▶ _What you are asked to do_: Copy every line of the records below word for word, leaving out the pictures.
• • • • • • •
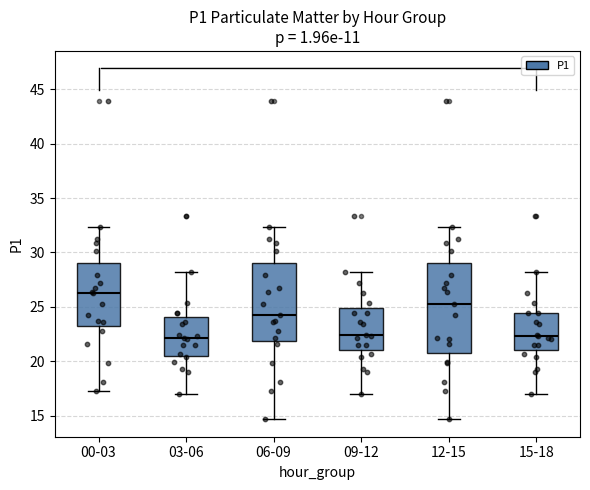

Reading left to right, read every box against the y-axis: the position of its median line, the range the box covers, and the ends of its whiskers. The values are not printed on the chart, so give them approximately, as read against the axis.

00-03: median 26.0, box 23.0 to 29.0, whiskers 17.0 to 32.5
03-06: median 22.0, box 20.5 to 24.0, whiskers 17.0 to 28.0
06-09: median 24.0, box 22.0 to 29.0, whiskers 14.5 to 32.5
09-12: median 22.5, box 21.0 to 25.0, whiskers 17.0 to 28.0
12-15: median 25.5, box 21.0 to 29.0, whiskers 14.5 to 32.5
15-18: median 22.5, box 21.0 to 24.5, whiskers 17.0 to 28.0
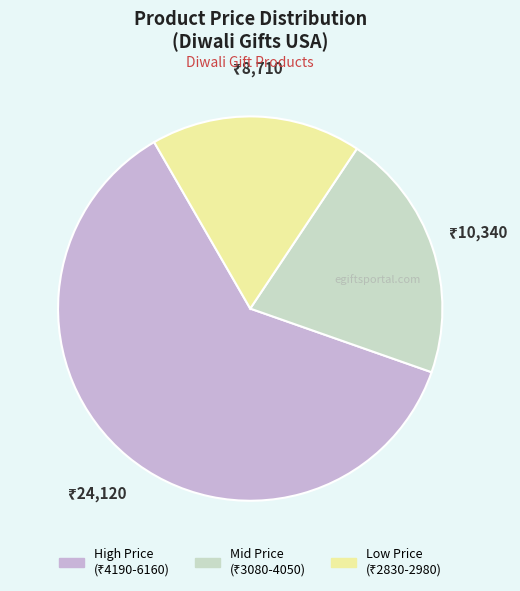

Is there any slice that represents more than half of the pie?

Yes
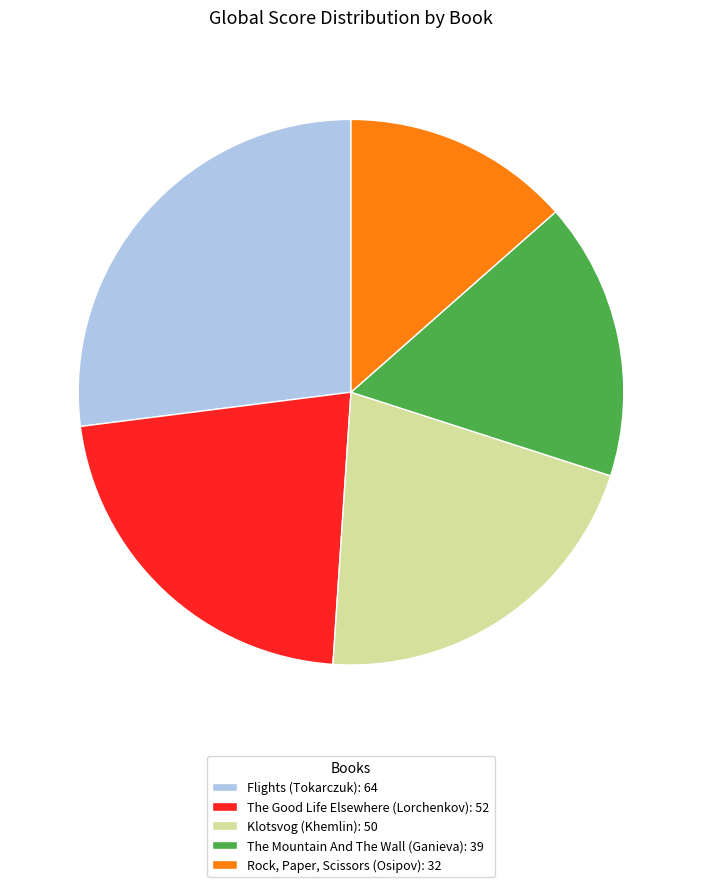

Do The Good Life Elsewhere (Lorchenkov): 52 and Rock, Paper, Scissors (Osipov): 32 together represent more than half of the pie?

No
• • • • • • •
▶ _Exercise result_:
Reading left to right, read every box against the y-axis: the position of its median line, the range the box covers, and the ends of its whiskers. The values are not printed on the chart, so give them approximately, as read against the axis.

00-03: median 26.0, box 23.0 to 29.0, whiskers 17.0 to 32.5
03-06: median 22.0, box 20.5 to 24.0, whiskers 17.0 to 28.0
06-09: median 24.0, box 22.0 to 29.0, whiskers 14.5 to 32.5
09-12: median 22.5, box 21.0 to 25.0, whiskers 17.0 to 28.0
12-15: median 25.5, box 21.0 to 29.0, whiskers 14.5 to 32.5
15-18: median 22.5, box 21.0 to 24.5, whiskers 17.0 to 28.0

Is there any slice that represents more than half of the pie?

Yes

Do The Good Life Elsewhere (Lorchenkov): 52 and Rock, Paper, Scissors (Osipov): 32 together represent more than half of the pie?

No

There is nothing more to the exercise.